- Born: 26 July 1985 (age 41) Westminster, United Kingdom
- Occupations: Model; actress;
- Children: 2
- Modelling information
- Height: 5 ft 8 in (1.73 m)
- Hair colour: Brown-Black
- Eye colour: Brown

= Jasmine Lennard =

British model

Jasmine Lennard (born 26 July 1985) is a British model, actress, TV host and reality television star from Westminster, best known for modelling for Scott Henshall, Gossard underwear and Dolce&Gabbana.

She first came to public attention when appearing as a contestant on Make Me a Supermodel before appearing on Celebrity Big Brother 10 .

== Early life ==
Born in Westminster, Lennard is the socialite daughter of Brian Lennard, who founded Sacha Shoes, and Bond actress Marilyn Galsworthy. Lennard has two sisters, Pandora (b. 1988) and Jessica (b. 1983).

==Career==
Lennard came to the public's attention in 2005 as a finalist in the reality TV talent search Make Me a Supermodel. She angered judge Rachel Hunter by saying "I suggest she throws out the truckload of make-up she uses and hires a personal trainer." and talked about her lesbian affairs while filming the show.

She later pursued her acting career with a role starring alongside Ray Liotta and Jason Statham in Guy Ritchie's 2005 film Revolver.

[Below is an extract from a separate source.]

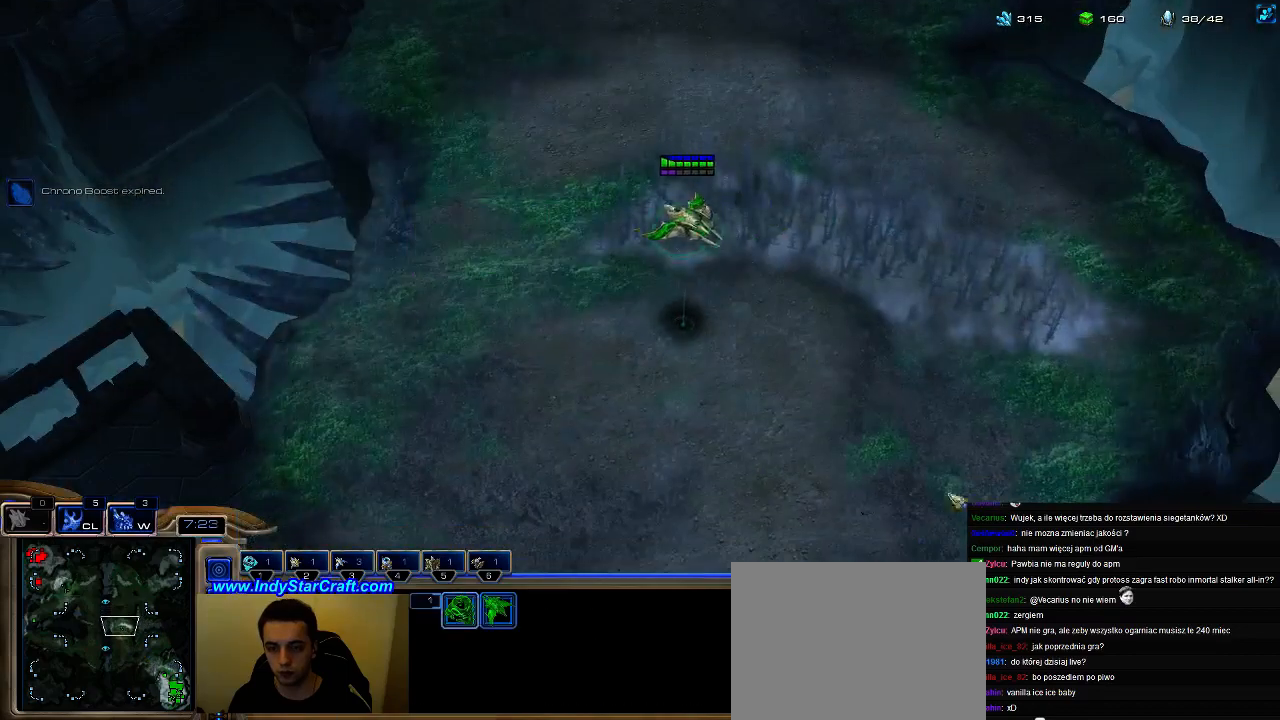
{"keys": [], "events": [[200, "shift", "up"], [400, "3", "down"], [467, "3", "up"]]}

In 2006, Lennard appeared as a contestant on a celebrity edition of The Weakest Link, and as a talking head on various celebrity-based documentaries. Later in the same year she was made presenter of Five Life spin-off show Make Me A Supermodel Extra.

== Personal life ==
Lennard has dated a number of high-profile men including Simon Cowell, rock musician Dave Navarro and footballer Cristiano Ronaldo.

In 2007, Lennard moved to Los Angeles. In 2010, she gave birth at the Chelsea and Westminster Hospital in London to a son with Crazy Town front man and founder Shifty Shellshock, Phoenix.

In 2019 Lennard became engaged to Saudi businessman Mohammed Al Saif.

In 2021 Lennard gave birth to daughter Vida Al Saif.